CMS Report Shows Government Health Care “Doing Fine”

This afternoon, officials from the CMS Office of the Actuary released their annual projections for health care spending in the coming decade.  A review of the report indicates that, even as President Obama claimed on Friday the private sector was “doing fine,” government health care spending is REALLY doing fine – as thanks to the billions in new spending on Obamacare, government health programs are on a glidepath to becoming the majority of all health care spending:

  • Overall health care spending is projected to rise to 19.6% of the economy by 2021, up from 17.9% of GDP in 2010.
  • Government-sponsored health care spending will approach half (49.6%) of all health spending by 2021, up from just under 46 percent in 2010.
  • Obamacare is projected “to add about $478 billion in cumulative health spending” from 2014 through 2021.
  • Medicaid spending – already growing at a 6.3 percent rate in 2011, well above the entire health sector – will grow by 18 percent in 2014, thanks to Obamacare.
  • Medicaid will contain 85 million enrollees by 2021, according to the report, and will consume 20% of all health spending, up from 15.5% in 2010.
  • Overall health spending will rise by 7.4 percent in 2014, compared to 5.3 percent in the absence of Obamacare.  Health insurance, drug, physician, and hospital spending will all rise more quickly thanks to the law.
  • According to the report, “some large employers with low-wage employees are expected to discontinue health insurance benefits for their employees and to instead pay the penalty” associated with dumping their workers on to Obamacare’s Exchanges.
  • The actuary’s report also notes that health insurance spending on a per-enrollee basis will RISE in 2014, not fall, because “people who are eligible for available government subsidies are expected to…enroll in plans that are more generous than those they had previously joined.”  In other words, by subsidizing people to buy richer insurance policies, Obamacare is raising costs, not lowering them.

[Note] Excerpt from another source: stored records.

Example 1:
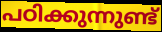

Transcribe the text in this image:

പഠിക്കുന്നുണ്ട്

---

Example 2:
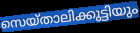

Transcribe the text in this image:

സെയ്താലിക്കുട്ടിയും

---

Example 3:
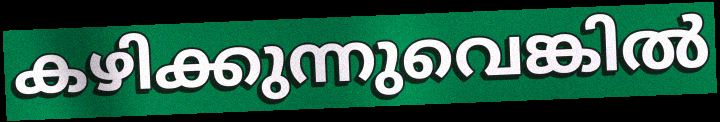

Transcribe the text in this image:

കഴിക്കുന്നുവെങ്കിൽ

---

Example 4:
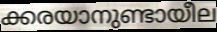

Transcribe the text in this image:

ക്കരയാനുണ്ടായീല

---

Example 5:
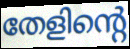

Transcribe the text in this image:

തേളിന്റെ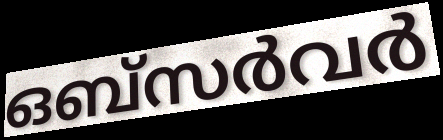
ഒബ്സർവർ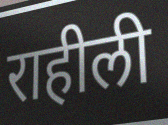
राहीली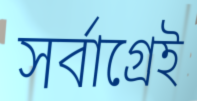
সর্বাগ্রেই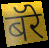
बॅरे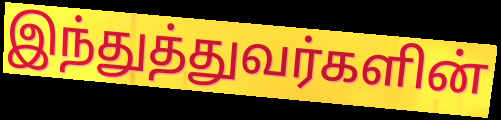
இந்துத்துவர்களின்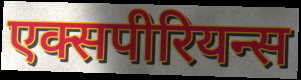
एक्सपीरियन्स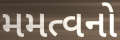
મમત્વનો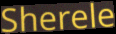
ShereleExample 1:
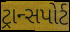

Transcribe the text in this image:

ટ્રાન્સપોર્ટ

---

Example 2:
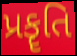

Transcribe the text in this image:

પ્રકૄતિ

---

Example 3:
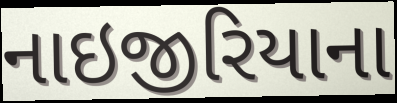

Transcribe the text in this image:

નાઇજીરિયાના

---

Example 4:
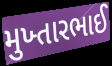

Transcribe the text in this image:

મુખ્તારભાઈ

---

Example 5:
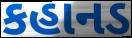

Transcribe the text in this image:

કહાનડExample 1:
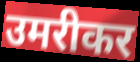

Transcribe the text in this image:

उमरीकर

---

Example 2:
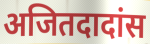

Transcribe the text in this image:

अजितदादांस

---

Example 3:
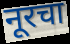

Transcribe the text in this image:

नूरचा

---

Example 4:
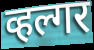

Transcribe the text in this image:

व्हल्गर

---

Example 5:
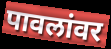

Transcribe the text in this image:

पावलांवरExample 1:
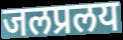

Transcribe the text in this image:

जलप्रलय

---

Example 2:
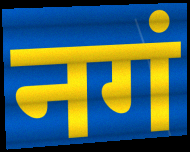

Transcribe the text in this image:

नगं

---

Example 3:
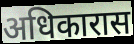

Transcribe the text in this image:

अधिकारास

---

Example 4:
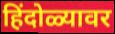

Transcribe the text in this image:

हिंदोळ्यावर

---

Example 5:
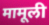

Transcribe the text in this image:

मामूली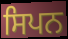
ਸਿਪਨ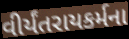
વીર્યંતરાયકર્મના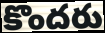
కొందరుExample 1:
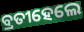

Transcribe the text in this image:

ବ୍ରତୀହେଲେ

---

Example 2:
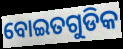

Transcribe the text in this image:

ବୋଇତଗୁଡିକ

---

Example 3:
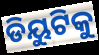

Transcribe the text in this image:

ଡିୟୁଟିକୁ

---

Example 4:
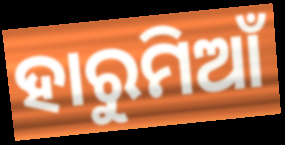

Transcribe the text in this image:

ହାରୁମିଆଁ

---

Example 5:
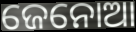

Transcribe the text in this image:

ଜେନୋଆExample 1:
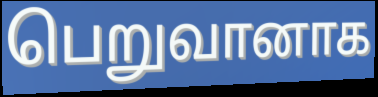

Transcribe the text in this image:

பெறுவானாக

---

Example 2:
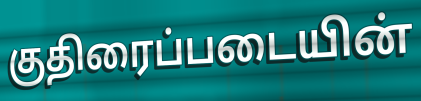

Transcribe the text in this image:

குதிரைப்படையின்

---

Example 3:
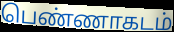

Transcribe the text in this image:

பெண்ணாகடம்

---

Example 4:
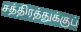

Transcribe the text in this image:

சத்திரத்துக்குப்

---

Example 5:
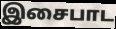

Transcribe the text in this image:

இசைபாடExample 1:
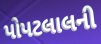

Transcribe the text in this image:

પોપટલાલની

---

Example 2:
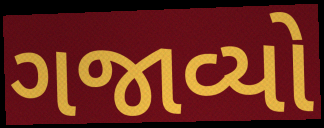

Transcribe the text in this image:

ગજાવ્યો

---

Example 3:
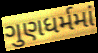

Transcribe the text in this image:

ગુણધર્મમાં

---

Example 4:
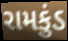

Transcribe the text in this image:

રામકુંડ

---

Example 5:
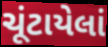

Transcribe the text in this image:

ચૂંટાયેલાંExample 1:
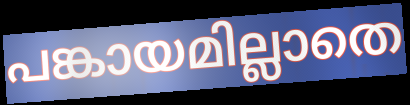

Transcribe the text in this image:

പങ്കായമില്ലാതെ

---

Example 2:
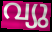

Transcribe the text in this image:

വ്യു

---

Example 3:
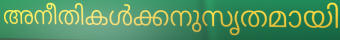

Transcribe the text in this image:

അനീതികൾക്കനുസൃതമായി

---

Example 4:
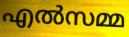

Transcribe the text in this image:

എൽസമ്മ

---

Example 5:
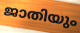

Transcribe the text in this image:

ജാതിയും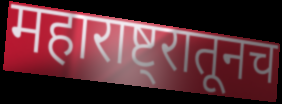
महाराष्ट्रातूनच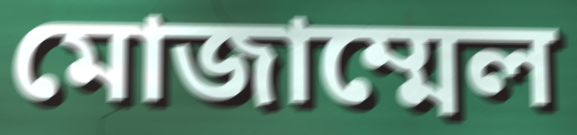
মোজাম্মেলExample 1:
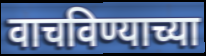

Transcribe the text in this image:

वाचविण्याच्या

The actuary’s report also confirms that – contrary to the President’s assertions – the private sector is NOT doing fine, and that the economic downturn continues to affect the health care sector.  Specifically, health spending in 2011 rose by a comparatively small amount due to the “lingering effects of the recent recession and modest recovery,” as high unemployment and stagnant wages often result in financially strapped individuals putting off elective surgeries and trips to the doctor.  Just as prior studies from the non-partisan actuary have concluded, spending growth was slower than projected NOT because Obamacare worked, but because the Obama “stimulus” didn’t.

The overall picture presented by the actuary’s report is bleak.  In the short term, the effects of President Obama’s failed economic policies echo throughout the American health care system.  In the longer term, Obamacare’s massive infusion of new federal spending will only serve to accelerate the fiscal insolvency caused by our existing unsustainable entitlements.  Some would argue that under either measure, American health care is NOT doing fine.